Although Isaiah appears, in this passage, to distinguish between those who in express terms shall declare that they belong to the people of God, and shall wish to be named by the name of Jacob, yet both clauses refer to the same persons, because to be a child of God, and to be an Israelite, are two things closely connected, for God determines that the Church shall be the mother of all his children. Yet it ought to be remarked, that none are the lawful citizens of the Church but those who submit to the government of God. If the Prophet had passed by the name of God and mentioned “Jacob” and “Israel,” still we must have begun with the Head, from whom proceeds all relationship both in heaven and in earth; but, that there may be no remaining ambiguity, he has twice described this order, that none are reckoned to belong to the seed of Jacob but they who obey God.
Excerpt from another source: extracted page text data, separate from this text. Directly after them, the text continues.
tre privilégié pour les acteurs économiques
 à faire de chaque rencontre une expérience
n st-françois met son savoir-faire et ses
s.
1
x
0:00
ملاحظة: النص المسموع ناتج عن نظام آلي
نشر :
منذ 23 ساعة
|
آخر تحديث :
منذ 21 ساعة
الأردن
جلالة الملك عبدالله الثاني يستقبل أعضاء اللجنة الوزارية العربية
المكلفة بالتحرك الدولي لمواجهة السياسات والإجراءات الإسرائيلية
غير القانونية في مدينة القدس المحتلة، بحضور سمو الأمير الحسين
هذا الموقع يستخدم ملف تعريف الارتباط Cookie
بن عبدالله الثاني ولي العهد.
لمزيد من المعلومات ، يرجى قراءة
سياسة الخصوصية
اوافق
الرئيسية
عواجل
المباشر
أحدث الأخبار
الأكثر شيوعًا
Hence we easily see what is the Prophet’s meaning; for he shews that the Church, so long as she is destitute of the blessing of God, withers and gradually falls into decay; but that, when the Spirit of God has been poured out, she is quickened, and at length gathers strength, not only for recovering her former condition, but so as to grow by wonderful increase beyond expectation. Let us remember, however, that the Prophet does not speak of the order of nature, as if the new children of the Church were born such from the womb, because no person gains such high rank by his own industry; but when they who formerly were aliens have been regenerated by faith, he says that they will eagerly enrol their names, in order to testify that they are the children of God. Thus he describes a change which surpasses nature and all the conceptions of men, when out of the accursed race of Adam is formed a spiritual Israel.
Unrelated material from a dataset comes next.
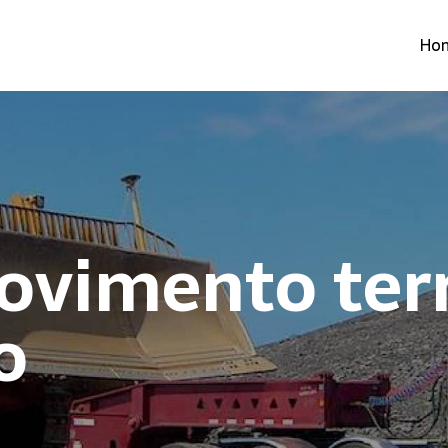
Ho
ovimento terr
o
Some think that the Prophet here expresses the small number of believers, when he says, “One shall be called, another shall write;” but that argument has little weight, and even the context furnishes an easy refutation of their error. In my opinion, we should rather understand him to mean that the Church shall be collected in crowds out of various and distant nations; because God will assemble strangers under his authority, and will stir them up to boast sincerely, and not in empty words, that they belong to his people. It ought also to be observed, that true faith cannot stand without breaking forth immediately into confession; for such is the import of these four words, “To be called by the name of Israel, To write, To be known, To say, I am the Lord’s;” for they who sincerely worship God ought not to be dumb, but to testify both by actions and by words what they carry inwardly in their hearts. They profess to be the servants of God, and glory in his name during the whole course of his life.